At Pavia, Goldoni spent his time over everything else but study, nor was his sojourn there long, for a satire composed and published, taken together with other pranks, led to his expulsion from the College. His parents as usual forgave him, and he was allowed to accompany his father on one of his business journeys, during the course of which Goldoni tells that he obtained much knowledge of men and things. At Modena, it happened that the pair fell in with some very devout people, and saw the "admonition" of an abbé of their acquaintance, who was punished in public after a severe and impressive fashion. Carlo, who was at the time suffering from a juvenile attack of disgust with the world, felt this spectacle arouse in him the desire to become a Capuchin monk. His wise father did not contradict him, and took him to Venice, ostensibly to present him to the Director of the Capuchins. But he plunged him also into a round of gaieties, dinners, suppers, theatres; and Carlo discovered that, to avoid the perils of this world, it was not needful to renounce it altogether. He had now arrived at man's estate, it was requisite he should have an occupation. Through the kindness of friends he obtained a position in the service of the government, not lucrative but yet remunerative, which he contrived to make useful to his dramatic training, the one idea to which he ever remained faithful. This position, Chancellor to the Podestà, required almost continual change of place, and although Goldoni himself liked it very well, his mother disapproved of it highly, calling it a gipsy's post.

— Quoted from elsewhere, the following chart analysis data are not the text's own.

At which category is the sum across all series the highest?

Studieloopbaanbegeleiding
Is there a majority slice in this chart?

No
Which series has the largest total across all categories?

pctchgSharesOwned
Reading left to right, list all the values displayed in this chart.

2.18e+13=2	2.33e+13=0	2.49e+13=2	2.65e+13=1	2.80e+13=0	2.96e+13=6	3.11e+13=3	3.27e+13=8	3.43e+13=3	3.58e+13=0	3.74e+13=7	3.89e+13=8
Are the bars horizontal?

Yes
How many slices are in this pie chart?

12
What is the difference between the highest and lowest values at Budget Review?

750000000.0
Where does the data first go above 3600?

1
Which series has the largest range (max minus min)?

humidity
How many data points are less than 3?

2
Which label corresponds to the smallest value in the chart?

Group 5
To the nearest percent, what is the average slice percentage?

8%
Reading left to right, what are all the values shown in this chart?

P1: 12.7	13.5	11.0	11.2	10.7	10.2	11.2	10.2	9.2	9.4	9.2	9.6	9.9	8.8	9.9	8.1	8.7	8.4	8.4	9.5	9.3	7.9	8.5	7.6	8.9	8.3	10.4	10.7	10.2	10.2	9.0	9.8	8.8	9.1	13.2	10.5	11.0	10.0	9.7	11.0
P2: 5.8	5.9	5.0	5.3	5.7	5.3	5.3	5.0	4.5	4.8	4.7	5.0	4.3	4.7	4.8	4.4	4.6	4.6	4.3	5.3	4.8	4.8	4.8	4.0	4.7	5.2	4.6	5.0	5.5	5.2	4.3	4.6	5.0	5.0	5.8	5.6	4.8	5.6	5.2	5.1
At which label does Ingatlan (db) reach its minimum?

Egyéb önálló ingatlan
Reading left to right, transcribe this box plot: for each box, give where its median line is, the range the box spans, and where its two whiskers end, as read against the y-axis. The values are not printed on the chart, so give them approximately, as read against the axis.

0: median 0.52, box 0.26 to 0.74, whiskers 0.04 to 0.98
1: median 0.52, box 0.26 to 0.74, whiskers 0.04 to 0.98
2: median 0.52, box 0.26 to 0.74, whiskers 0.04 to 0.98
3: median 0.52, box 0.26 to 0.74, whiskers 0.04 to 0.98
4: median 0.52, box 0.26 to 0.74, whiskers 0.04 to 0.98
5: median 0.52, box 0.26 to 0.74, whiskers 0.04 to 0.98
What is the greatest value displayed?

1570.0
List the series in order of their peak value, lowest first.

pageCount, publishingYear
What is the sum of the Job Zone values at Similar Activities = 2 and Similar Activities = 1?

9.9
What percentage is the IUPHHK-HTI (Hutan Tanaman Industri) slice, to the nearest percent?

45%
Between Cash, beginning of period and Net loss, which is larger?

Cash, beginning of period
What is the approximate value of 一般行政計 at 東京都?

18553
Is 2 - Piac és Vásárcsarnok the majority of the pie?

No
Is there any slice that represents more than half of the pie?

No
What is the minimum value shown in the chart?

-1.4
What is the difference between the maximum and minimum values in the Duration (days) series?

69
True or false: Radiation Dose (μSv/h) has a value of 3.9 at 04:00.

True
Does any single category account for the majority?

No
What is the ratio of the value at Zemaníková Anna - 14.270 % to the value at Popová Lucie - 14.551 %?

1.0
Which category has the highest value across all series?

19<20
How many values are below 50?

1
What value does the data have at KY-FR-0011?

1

In 1731, Goldoni lost his father, an irreparable sorrow to him. He now found himself, at twenty-four, the head of his family. His mother consequently insisted he should give up his wanderings and assume the lawyer's toga. He therefore went to Padua to finish his studies, and this time he studied really, passing a brilliant examination, though the whole night previously he had spent at the gaming-table, whence the University beadle had to fetch him to come before his examiners.